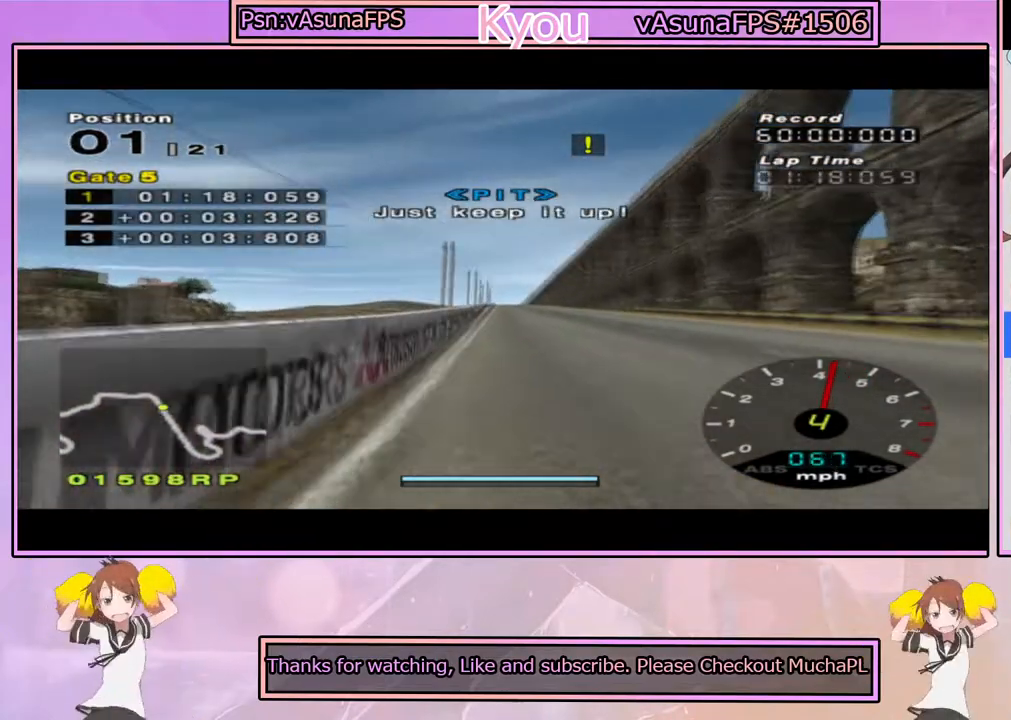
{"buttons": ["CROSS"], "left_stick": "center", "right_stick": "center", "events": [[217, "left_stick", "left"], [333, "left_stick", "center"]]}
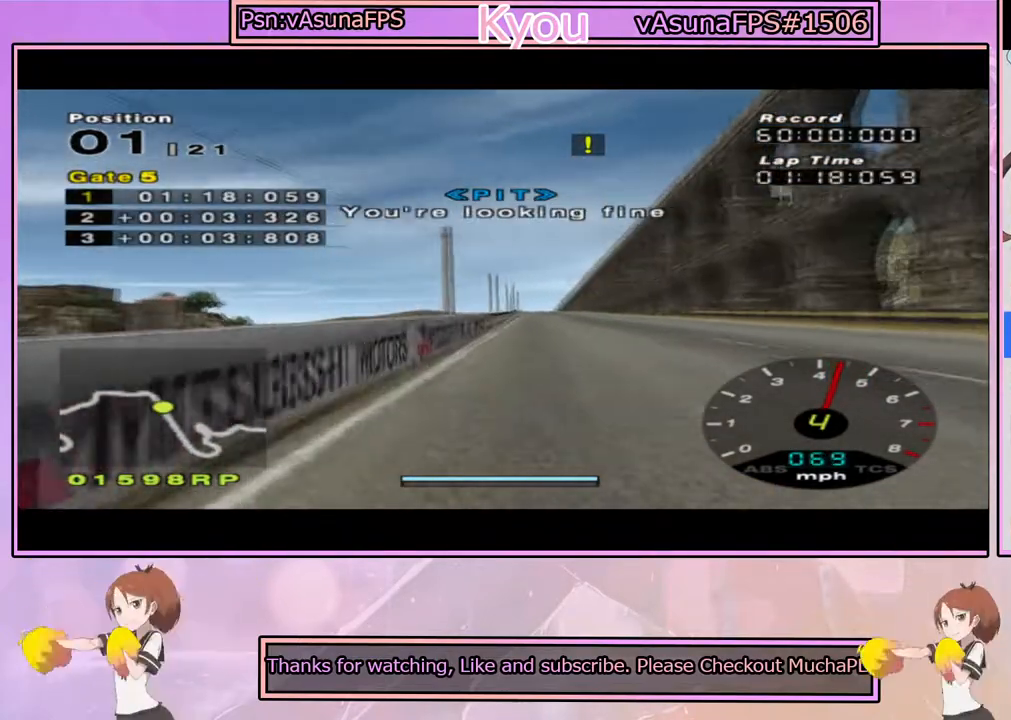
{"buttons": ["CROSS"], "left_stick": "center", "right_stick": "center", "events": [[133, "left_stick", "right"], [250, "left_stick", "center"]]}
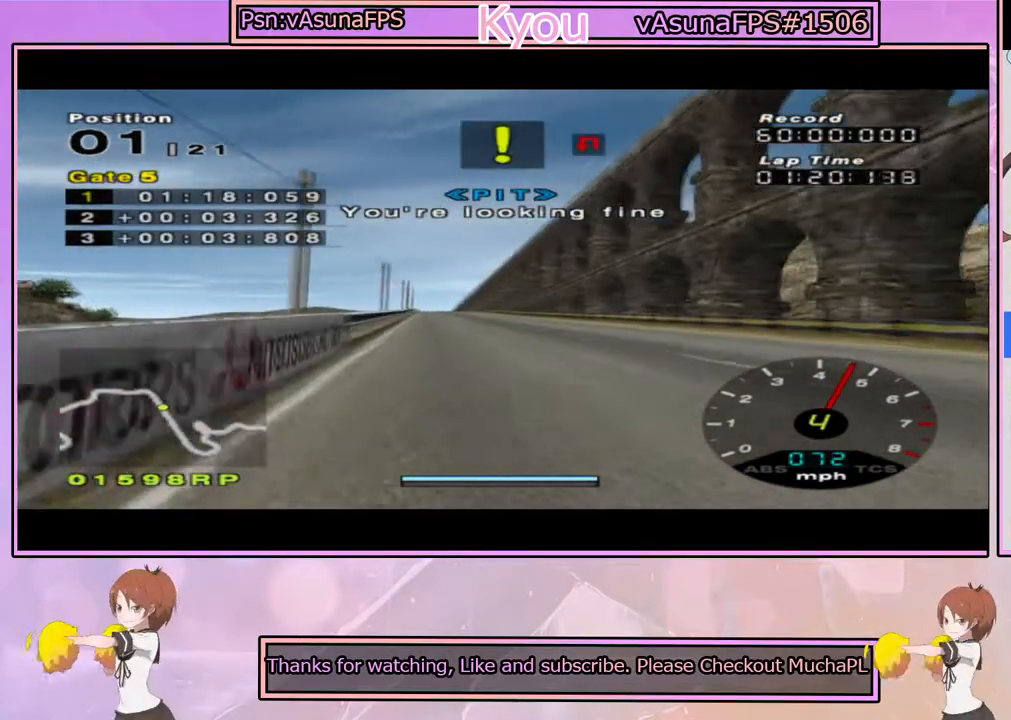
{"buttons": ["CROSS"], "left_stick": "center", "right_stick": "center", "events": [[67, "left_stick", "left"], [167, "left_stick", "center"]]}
──────────
# About this task:
The whole listing above should be restated word for word, minus any images.

# Answer to this exercise:
{"buttons": ["CROSS"], "left_stick": "center", "right_stick": "center", "events": [[217, "left_stick", "left"], [333, "left_stick", "center"]]}
{"buttons": ["CROSS"], "left_stick": "center", "right_stick": "center", "events": [[133, "left_stick", "right"], [250, "left_stick", "center"]]}
{"buttons": ["CROSS"], "left_stick": "center", "right_stick": "center", "events": [[67, "left_stick", "left"], [167, "left_stick", "center"]]}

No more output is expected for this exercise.